Mycoremediation for sustainable remediation of environmental pollutants

Abstract

Mycoremediation is an eco-friendly and sustainable biotechnology approach that helps detoxify the environment by removing heavy metals, pesticides, and organic pollutants, particularly in agricultural settings. This method enhances soil health while supporting crop productivity. Despite the identification of approximately 150,000 fungal species, only a limited number have been explored for mycoremediation. While wood-decaying fungi are well-known for their ligninolytic enzymes, other fungal communities—such as endophytic, soil, and aquatic fungi beyond the saprophytic category—have received comparatively less attention. This review offers a comprehensive overview of the mechanisms employed by diverse ecological groups of fungi for contaminant remediation, including biotransformation, bioabsorption, and immobilization. The findings highlight that mycoremediation is an eco-friendly approach to mitigating the toxic effects of heavy metals like cadmium, silver, lead, and mercury, as well as organic pollutants such as phenanthrene, naphthalene, and benzo[a]pyrene. Key factors influencing the efficiency of mycoremediation include temperature, rhizosphere pH, redox potential, and substrate concentration, all of which can either enhance or limit the process. The review also describes on the significance of mycoremediation in agriculture and how it can improve soil health, which may be utilized for increasing crop yield. Despite the promising findings, significant challenges remain in replicating natural conditions within laboratory environments and effectively translating these results into practical applications. Although fungal enzymes offer hope for bioremediation, productivity and stability-related issues limit their efficiency. One approach for increasing enzyme productivity and resistance to pollutants is genetic engineering. Overexpression and mutation can enhance enzyme attributes so that these enzymes may degrade pollutants more efficiently. Furthermore, future work is required to screen strains on a large scale for endophytic fungi and their application in the biodegradation of industrial pollutants.

Work to complete:
Using the mycoremediation abstract above, answer these questions:
1. About how many fungal species have been identified?
2. Which four factors influence the efficiency of mycoremediation?
3. What approach does the abstract name for increasing enzyme productivity and resistance to pollutants?

Extracted data entries
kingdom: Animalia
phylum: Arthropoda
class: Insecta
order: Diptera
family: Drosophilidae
...
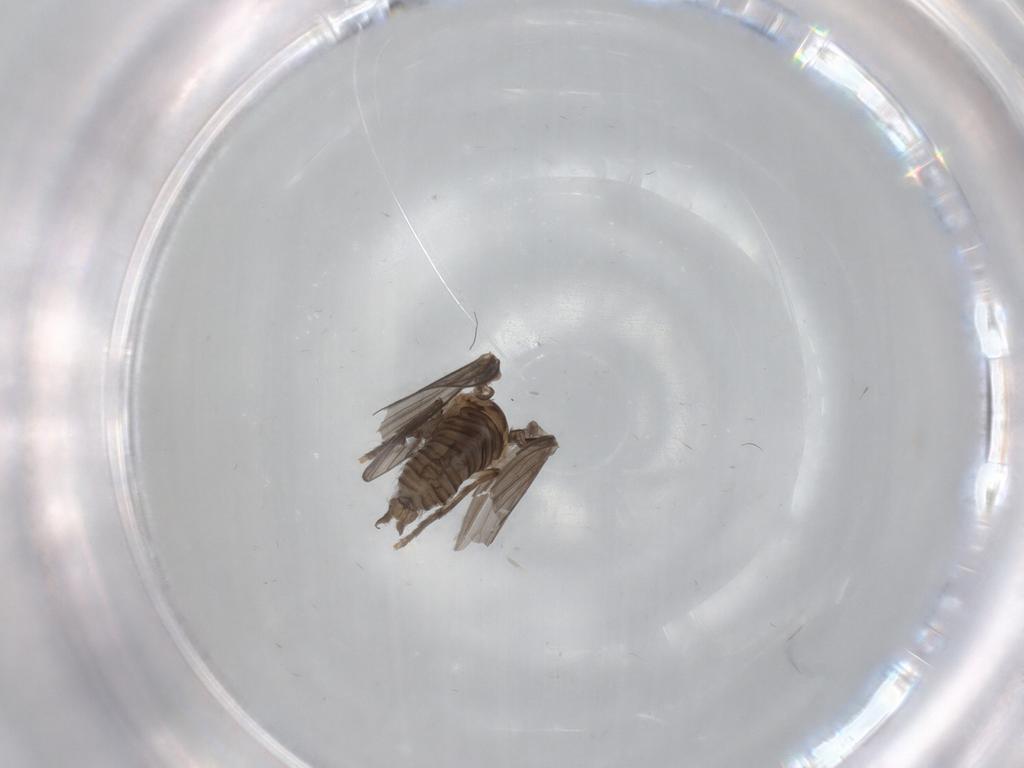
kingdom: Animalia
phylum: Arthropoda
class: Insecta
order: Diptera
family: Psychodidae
==
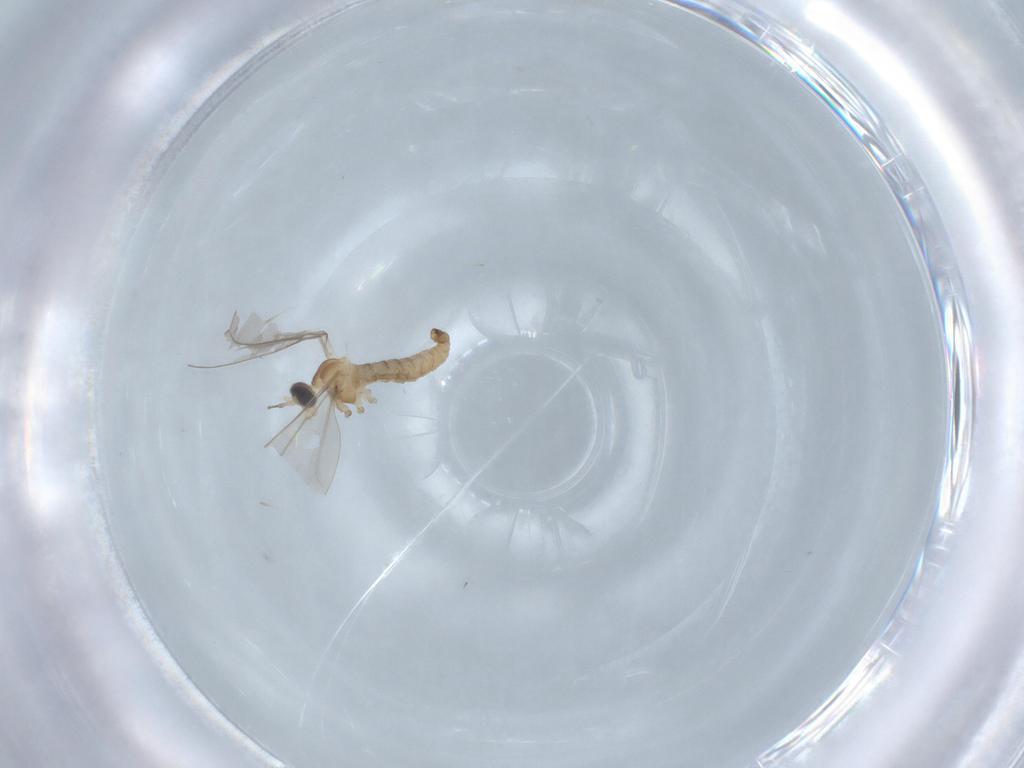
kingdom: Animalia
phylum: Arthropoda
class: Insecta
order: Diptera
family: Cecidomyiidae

Exercise solution:
1. Approximately 150,000.
2. Temperature, rhizosphere pH, redox potential, and substrate concentration.
3. Genetic engineering.